### What you will do:
Please copy out the lines starting at the one containing "Rendered at 1654 by 1241 pixels." and ending at the one containing "picture [590, 643, 1040, 945]", substituting "enclosing rectangle" for "bounding box" and leaving everything else as it is.

[Layout element notes]
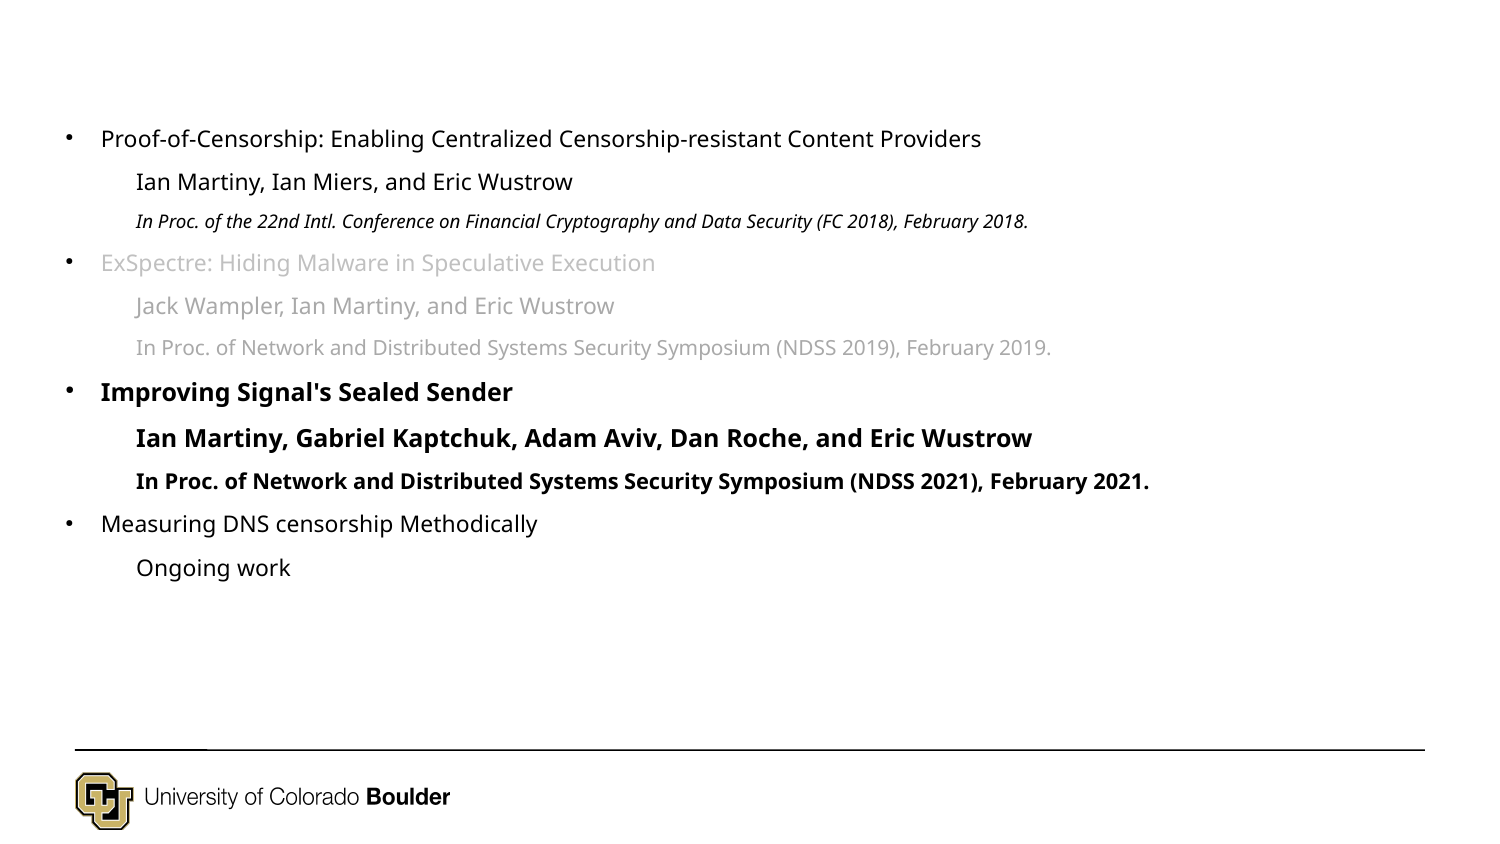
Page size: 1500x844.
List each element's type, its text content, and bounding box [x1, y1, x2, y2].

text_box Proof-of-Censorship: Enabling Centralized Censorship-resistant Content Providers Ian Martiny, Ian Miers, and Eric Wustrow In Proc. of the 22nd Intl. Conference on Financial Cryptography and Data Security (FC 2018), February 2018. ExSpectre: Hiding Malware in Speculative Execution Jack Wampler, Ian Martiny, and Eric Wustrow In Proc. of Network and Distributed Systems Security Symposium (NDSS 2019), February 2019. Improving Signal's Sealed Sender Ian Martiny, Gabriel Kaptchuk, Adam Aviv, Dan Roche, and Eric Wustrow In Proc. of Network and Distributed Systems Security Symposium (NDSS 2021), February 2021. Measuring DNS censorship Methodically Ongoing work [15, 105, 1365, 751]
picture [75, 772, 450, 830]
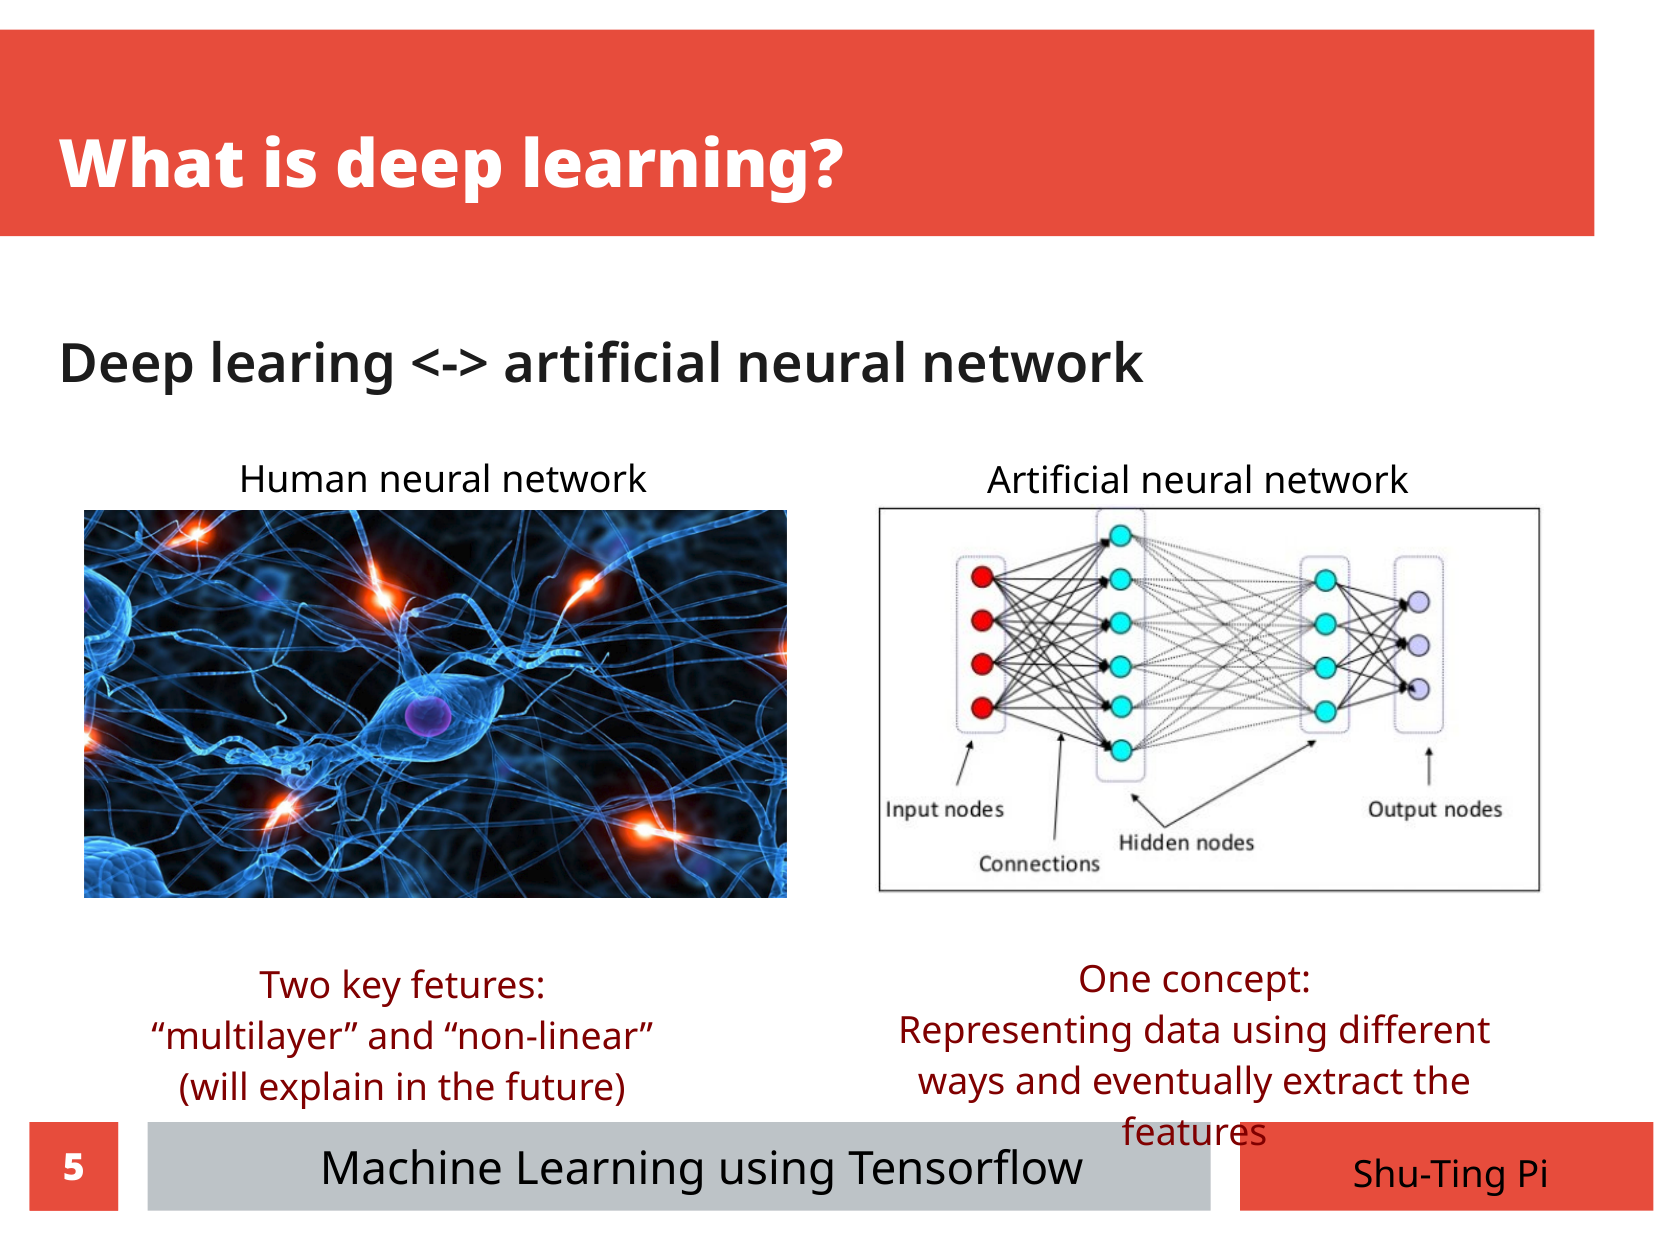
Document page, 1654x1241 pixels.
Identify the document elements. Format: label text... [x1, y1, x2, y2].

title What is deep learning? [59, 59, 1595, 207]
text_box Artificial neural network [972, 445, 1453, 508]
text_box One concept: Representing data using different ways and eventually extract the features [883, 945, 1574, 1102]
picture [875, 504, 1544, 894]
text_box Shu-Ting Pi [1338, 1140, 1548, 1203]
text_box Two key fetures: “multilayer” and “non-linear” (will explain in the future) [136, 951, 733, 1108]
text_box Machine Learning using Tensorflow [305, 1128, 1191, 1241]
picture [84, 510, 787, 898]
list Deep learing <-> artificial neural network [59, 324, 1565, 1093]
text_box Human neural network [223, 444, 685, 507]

...

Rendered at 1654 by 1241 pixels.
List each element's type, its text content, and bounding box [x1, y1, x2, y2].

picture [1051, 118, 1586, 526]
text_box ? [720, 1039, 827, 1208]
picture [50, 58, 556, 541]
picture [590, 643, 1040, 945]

### Result for this task:
Rendered at 1654 by 1241 pixels.
List each element's type, its text content, and enclosing rectangle [x1, y1, x2, y2].

picture [1051, 118, 1586, 526]
text_box ? [720, 1039, 827, 1208]
picture [50, 58, 556, 541]
picture [590, 643, 1040, 945]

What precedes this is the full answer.